We put our house on the market 2 months ago. It sold in 48 hours. It was crazy. If all goes well, we will close on our current home next week. Our new home won’t be ready until November. It’s going to be an interesting two months.
Today is S’s birthday. She’s 11 today. During quiet moments today, I’ve wondered how many more of her birthdays I’ll live to see.
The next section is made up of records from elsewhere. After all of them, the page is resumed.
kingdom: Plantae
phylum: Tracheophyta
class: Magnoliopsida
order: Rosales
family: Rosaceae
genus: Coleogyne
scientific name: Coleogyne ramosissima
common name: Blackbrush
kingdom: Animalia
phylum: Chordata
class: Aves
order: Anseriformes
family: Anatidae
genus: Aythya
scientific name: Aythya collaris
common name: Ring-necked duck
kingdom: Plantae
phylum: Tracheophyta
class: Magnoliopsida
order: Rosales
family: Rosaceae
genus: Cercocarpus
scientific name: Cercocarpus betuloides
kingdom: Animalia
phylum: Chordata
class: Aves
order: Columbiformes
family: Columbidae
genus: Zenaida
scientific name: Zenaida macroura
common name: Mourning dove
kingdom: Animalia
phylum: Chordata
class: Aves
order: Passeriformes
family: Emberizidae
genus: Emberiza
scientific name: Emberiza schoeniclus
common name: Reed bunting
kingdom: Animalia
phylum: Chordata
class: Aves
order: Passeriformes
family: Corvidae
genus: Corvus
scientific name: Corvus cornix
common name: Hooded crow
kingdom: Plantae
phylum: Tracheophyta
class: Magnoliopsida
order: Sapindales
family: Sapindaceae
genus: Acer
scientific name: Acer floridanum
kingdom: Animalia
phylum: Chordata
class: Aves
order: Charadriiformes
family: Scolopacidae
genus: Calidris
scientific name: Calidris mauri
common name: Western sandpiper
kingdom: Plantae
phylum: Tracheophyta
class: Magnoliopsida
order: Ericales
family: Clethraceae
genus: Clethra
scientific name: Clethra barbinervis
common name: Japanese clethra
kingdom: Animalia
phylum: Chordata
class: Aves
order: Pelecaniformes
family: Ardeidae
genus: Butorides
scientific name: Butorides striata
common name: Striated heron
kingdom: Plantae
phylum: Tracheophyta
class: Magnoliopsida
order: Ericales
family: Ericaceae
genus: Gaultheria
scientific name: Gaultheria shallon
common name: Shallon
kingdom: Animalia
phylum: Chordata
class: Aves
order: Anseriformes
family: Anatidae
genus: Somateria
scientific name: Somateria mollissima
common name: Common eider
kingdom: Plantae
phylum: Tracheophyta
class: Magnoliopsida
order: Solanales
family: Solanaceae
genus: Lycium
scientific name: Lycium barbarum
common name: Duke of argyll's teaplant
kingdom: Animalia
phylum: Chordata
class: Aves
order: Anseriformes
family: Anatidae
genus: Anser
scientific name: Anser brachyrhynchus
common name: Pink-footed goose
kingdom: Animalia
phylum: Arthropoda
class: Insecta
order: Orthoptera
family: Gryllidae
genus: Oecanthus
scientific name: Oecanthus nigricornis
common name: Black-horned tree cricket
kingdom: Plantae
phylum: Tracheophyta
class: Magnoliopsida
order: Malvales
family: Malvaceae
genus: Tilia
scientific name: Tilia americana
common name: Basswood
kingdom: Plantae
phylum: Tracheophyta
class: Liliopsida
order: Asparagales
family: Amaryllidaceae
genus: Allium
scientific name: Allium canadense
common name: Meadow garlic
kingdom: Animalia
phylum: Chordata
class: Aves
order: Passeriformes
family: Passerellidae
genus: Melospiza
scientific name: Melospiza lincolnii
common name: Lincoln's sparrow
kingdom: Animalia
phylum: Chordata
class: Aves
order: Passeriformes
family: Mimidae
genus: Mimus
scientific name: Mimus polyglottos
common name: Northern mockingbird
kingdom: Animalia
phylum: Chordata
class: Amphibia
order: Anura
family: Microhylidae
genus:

I took a few minutes of my conference period today to sit outside in a beautiful shaded area created by some of our students. A nice breeze blew, keeping it from feeling like an end-of-summer day in Texas. I stretched out on the bench and stared up at the branches of a large shade tree. I watched the branches move with the wind. I listened to the rustle of leaves, the chirps of birds, the bangs of construction, the chattering of students. It was peaceful. I’ve found one of the best things I can do for myself at work is to take my lunch outside if I can. I sit in the shade, eat, and enjoy the solitude. It gives me time to recharge, which I need.
I’m tired. It hasn’t even been two months since my surgery. 6-8 week recovery time. I was back at work after barely 3 weeks. Yes, it was my choice, and I don’t regret trying to live my life as though nothing is wrong with me (because maybe it’s not…I had cancer. I don’t know if I still have cancer.). What gets to me is I still get tired quicker than I want. I can sleep on my stomach, which helps, but I need more rest. Today, I’m running on fumes. I still have an area where the incision hasn’t healed. It’s smaller than it was, but it’s still there. It’s a small annoyance, but it’s an annoyance.
Next week is a really important week. I have a work event on Monday. We close on our current house on Wednesday. Medically speaking, I see my plastic surgeon on Wednesday. I see Dr. O on Friday. I have what I hope and pray is my last Herceptin treatment on Friday. Then…I don’t know. I don’t know what’s next. How long do I freak out over every new ache or pain? How long do I worry I’m dying, the cancer is hiding and killing me? How long? Forever?
I overheard a couple in Target today. He told his wife he was getting up there in age and didn’t feel like he had a lot of time left. She laughed and told him he wasn’t that old and to stop.
I get how he feels. I’m not getting up there in age, but I do feel like I don’t have a lot of time left. How long do I let myself feel that way? After all, I’m the one who allows myself to feel this way. Stop doing this to yourself, people tell me. It’s not that easy. I wish it was. The thing is, until you’ve walked in these shoes, it’s hard to fathom it’s not as easy as it sounds.
Maybe with some rest will come some perspective. Maybe this year of treatments every three weeks is really going to end. Maybe I can say I had cancer and actually believe it.
A friend sent me a screenshot of a book she’s reading, and the line said something like “we have cancer…cancer doesn’t have us.” I feel like it has me, though. That’s something I have to work through, and something only I can do.